**YOUR OBJECTIVE**
Find each line in the listing below that contains the string "pose" and copy those lines in full.

**SUPPLIED MATERIAL**

....................

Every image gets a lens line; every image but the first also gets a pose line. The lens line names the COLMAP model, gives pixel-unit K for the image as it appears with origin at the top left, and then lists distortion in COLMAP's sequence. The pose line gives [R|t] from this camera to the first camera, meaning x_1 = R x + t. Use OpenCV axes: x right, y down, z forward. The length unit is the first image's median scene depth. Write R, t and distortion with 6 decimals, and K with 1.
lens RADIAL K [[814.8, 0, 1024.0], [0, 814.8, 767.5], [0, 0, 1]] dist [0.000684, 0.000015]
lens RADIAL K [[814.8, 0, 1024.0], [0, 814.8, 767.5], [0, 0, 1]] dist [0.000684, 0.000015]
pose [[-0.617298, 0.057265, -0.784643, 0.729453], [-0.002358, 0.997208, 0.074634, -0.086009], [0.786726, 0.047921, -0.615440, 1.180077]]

....................

**SOLUTION**
Every image gets a lens line; every image but the first also gets a pose line. The lens line names the COLMAP model, gives pixel-unit K for the image as it appears with origin at the top left, and then lists distortion in COLMAP's sequence. The pose line gives [R|t] from this camera to the first camera, meaning x_1 = R x + t. Use OpenCV axes: x right, y down, z forward. The length unit is the first image's median scene depth. Write R, t and distortion with 6 decimals, and K with 1.
pose [[-0.617298, 0.057265, -0.784643, 0.729453], [-0.002358, 0.997208, 0.074634, -0.086009], [0.786726, 0.047921, -0.615440, 1.180077]]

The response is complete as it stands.